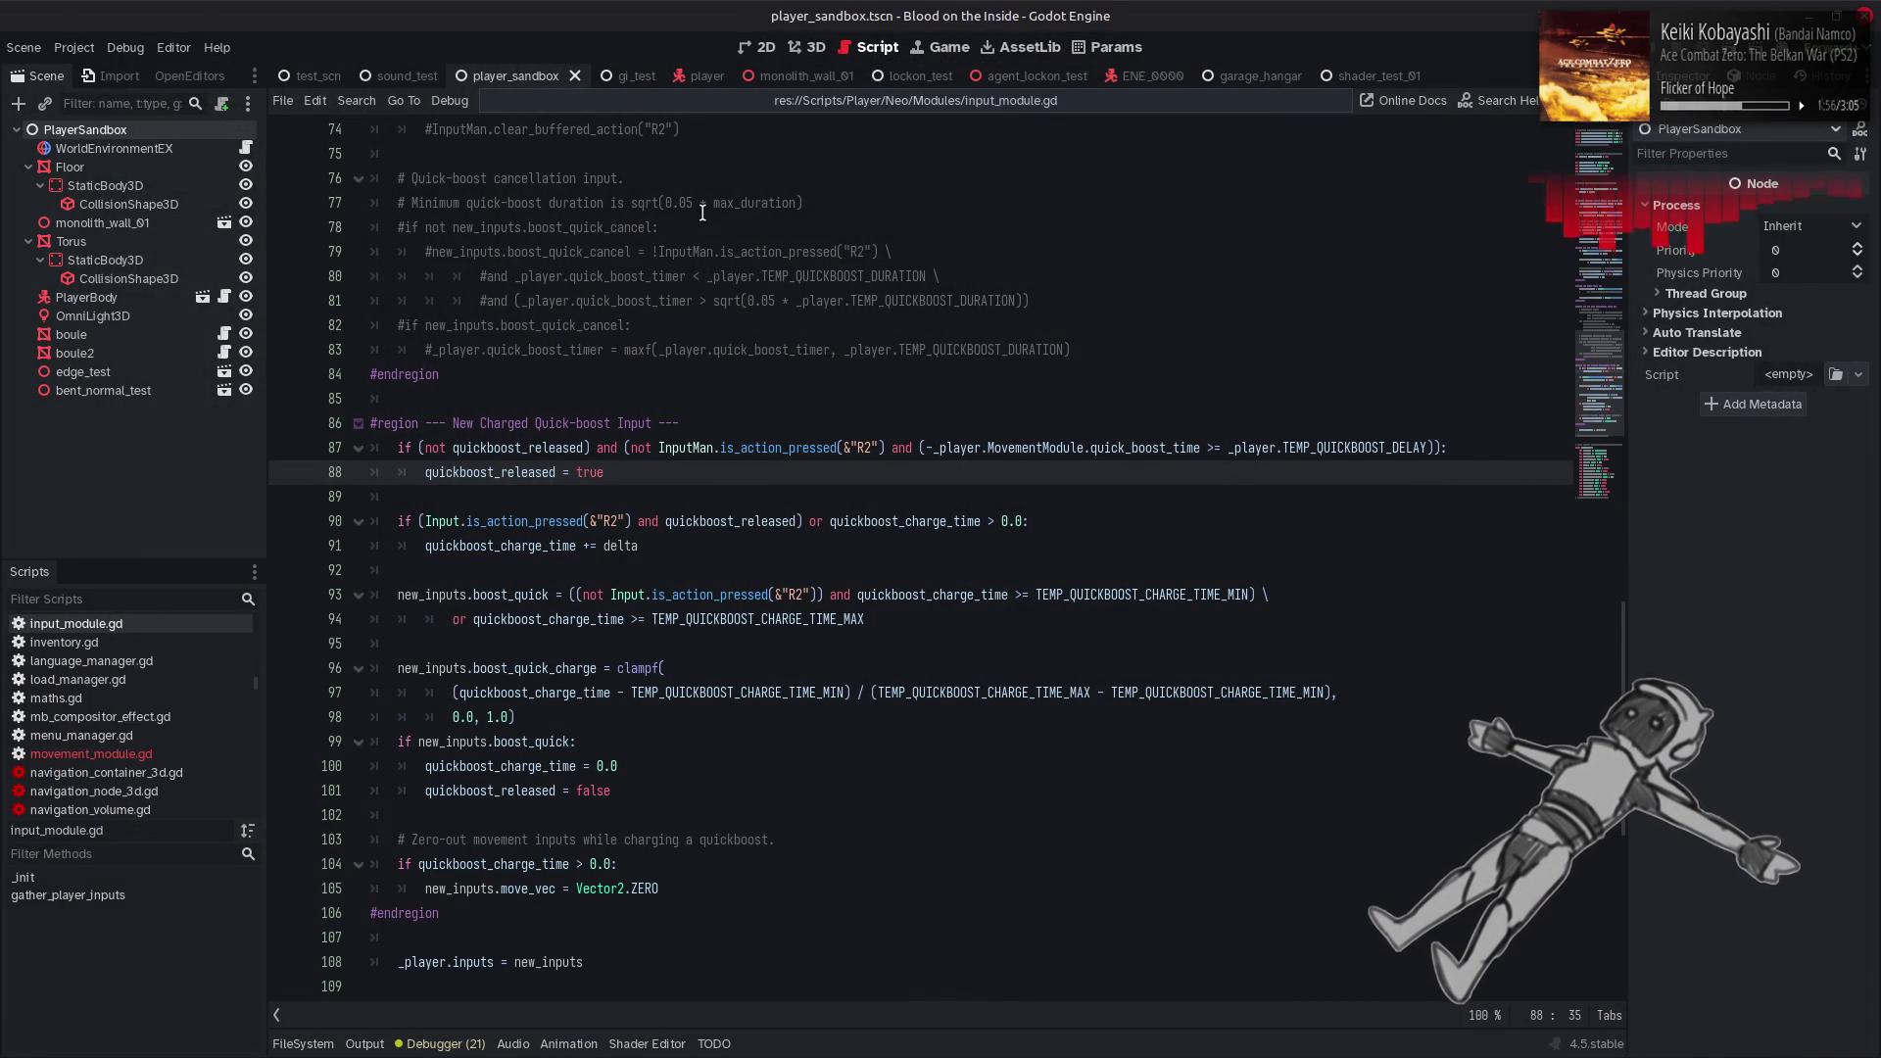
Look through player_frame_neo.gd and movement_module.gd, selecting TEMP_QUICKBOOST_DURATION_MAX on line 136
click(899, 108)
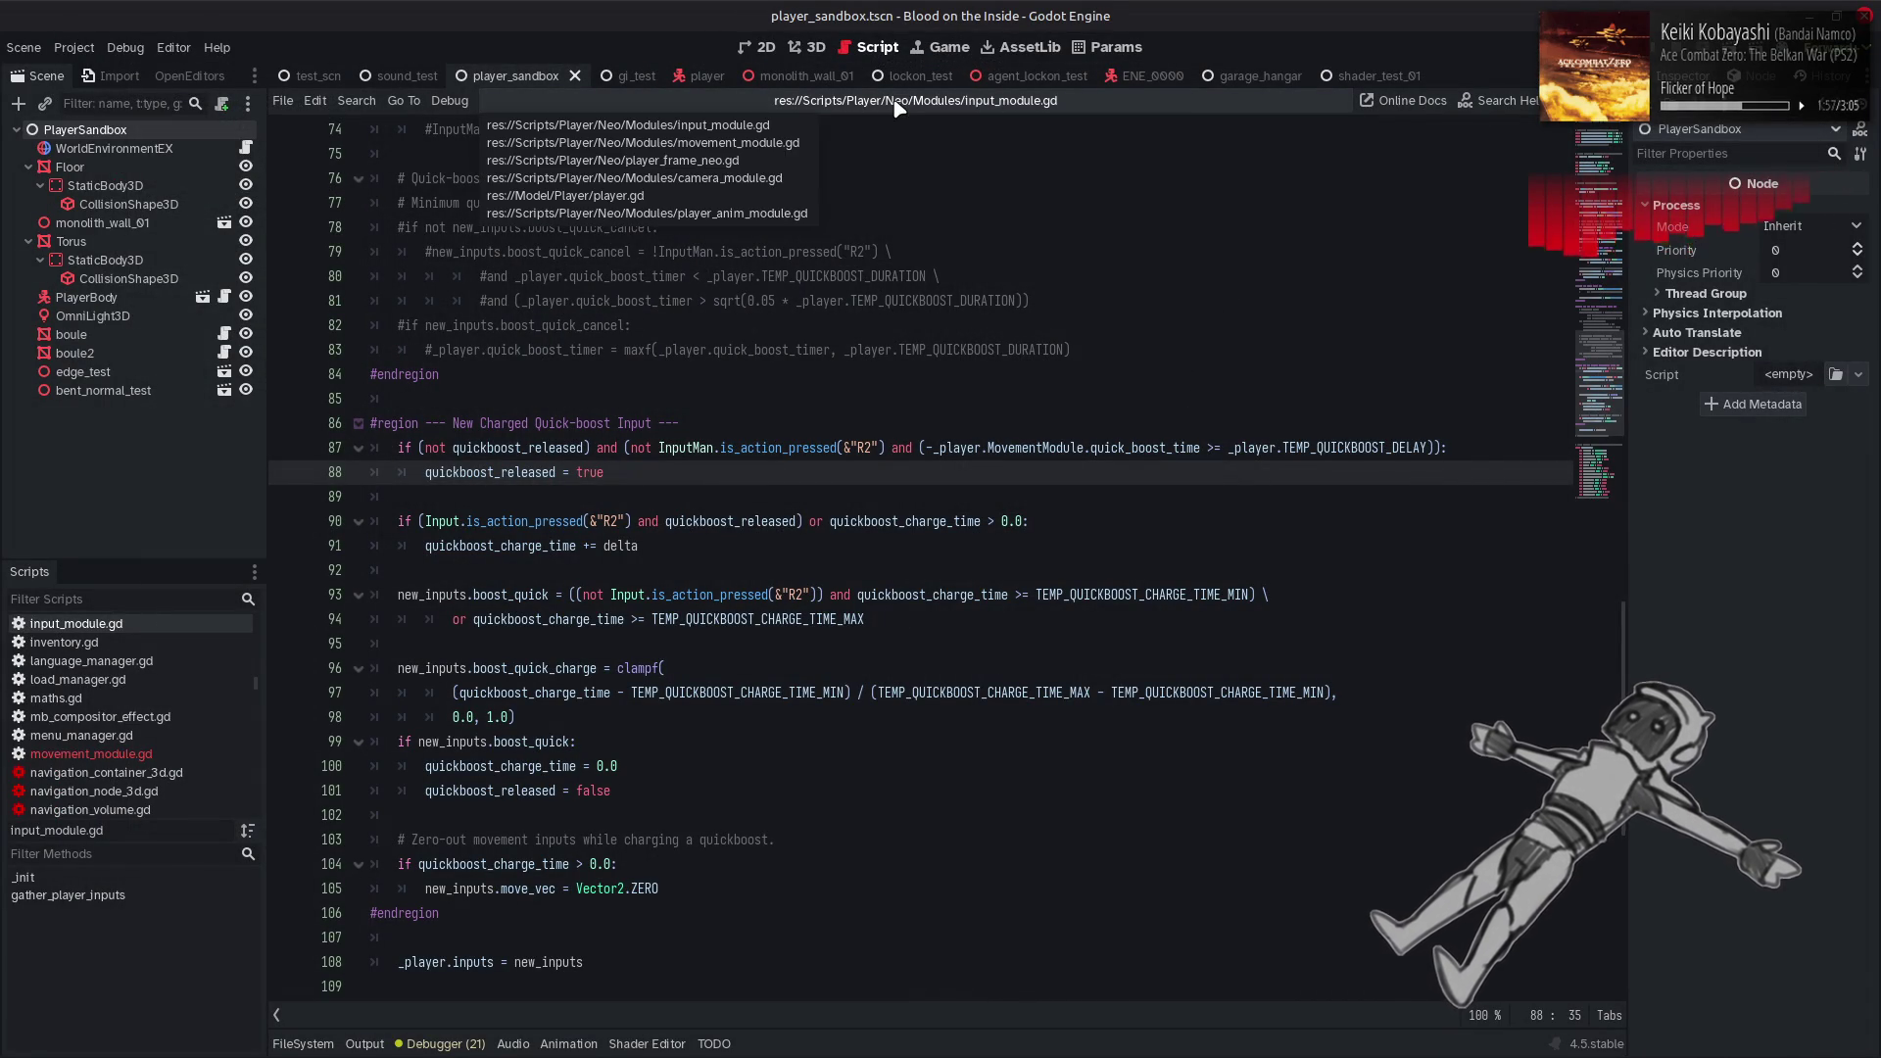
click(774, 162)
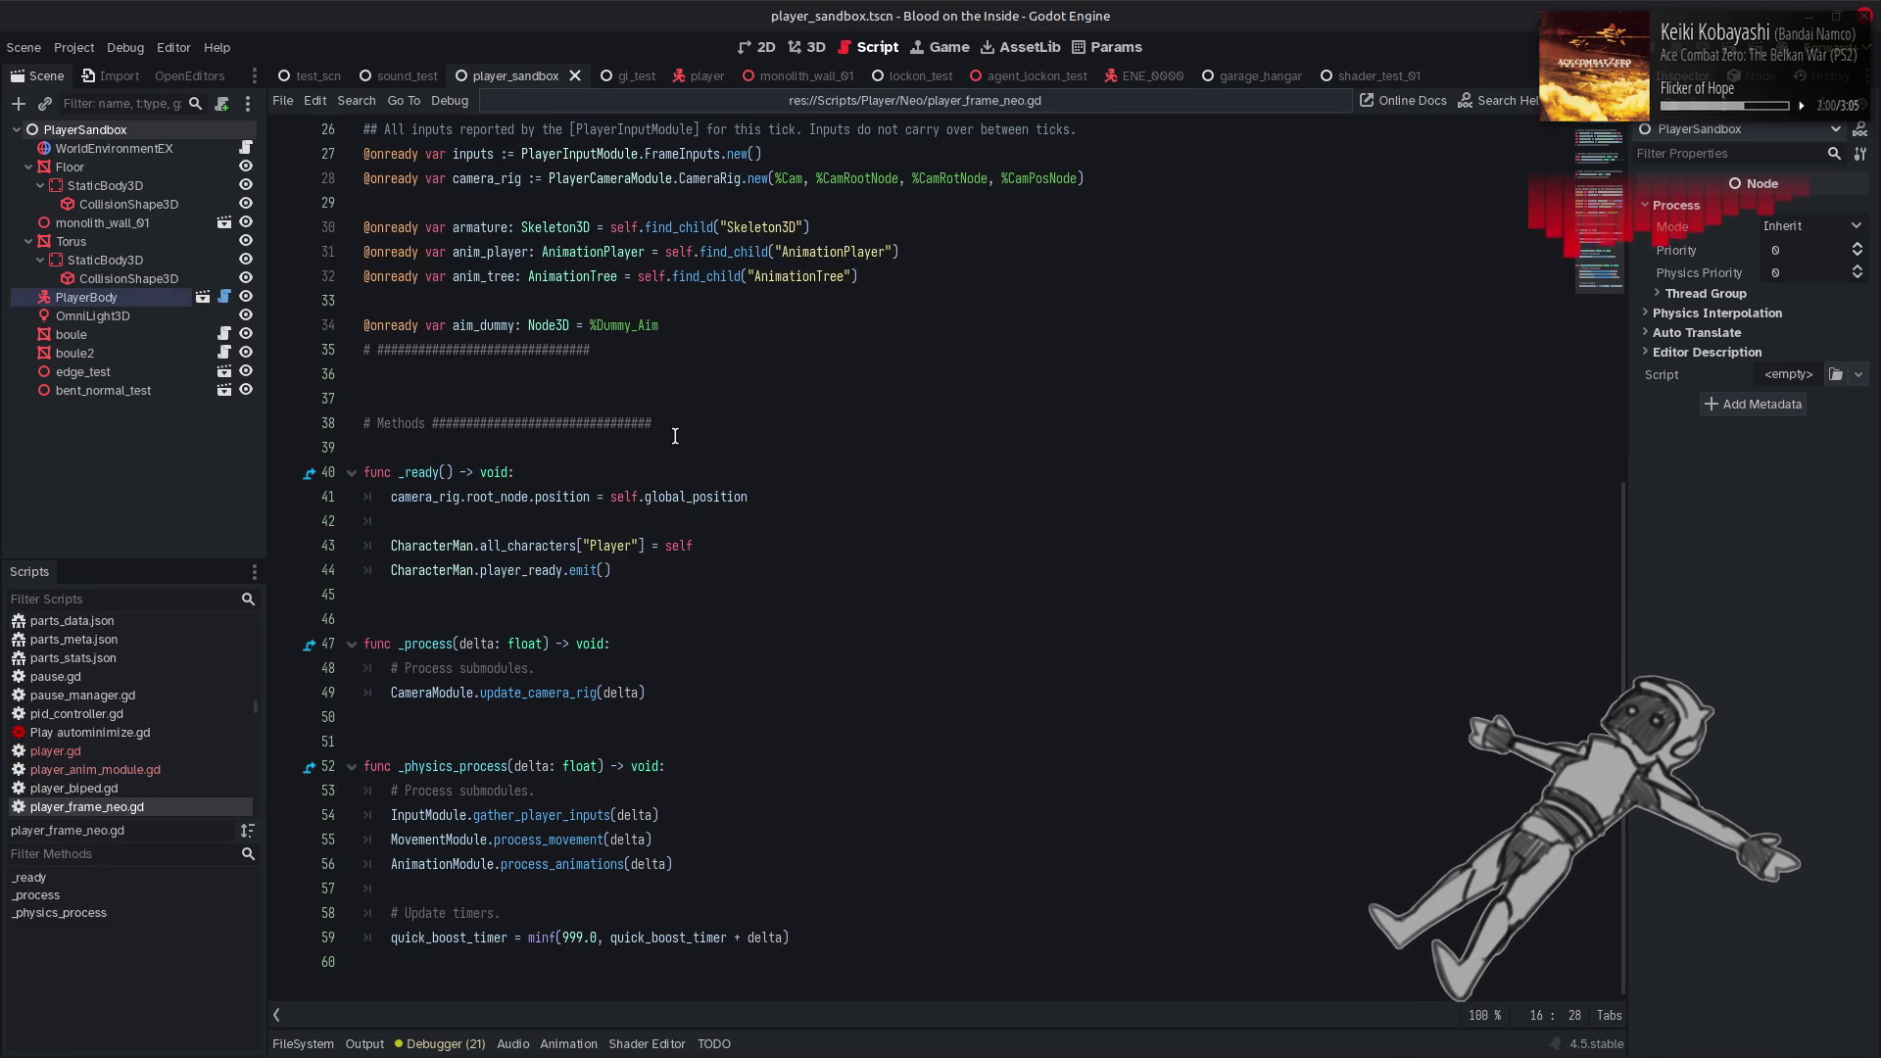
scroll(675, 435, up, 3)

-------------------------

▸ HOW TO COMPLETE THIS TASK
Return the listing verbatim, pictures excluded.

▸ TASK ANSWER
Look through player_frame_neo.gd and movement_module.gd, selecting TEMP_QUICKBOOST_DURATION_MAX on line 136
click(899, 108)
click(774, 162)
scroll(675, 435, up, 3)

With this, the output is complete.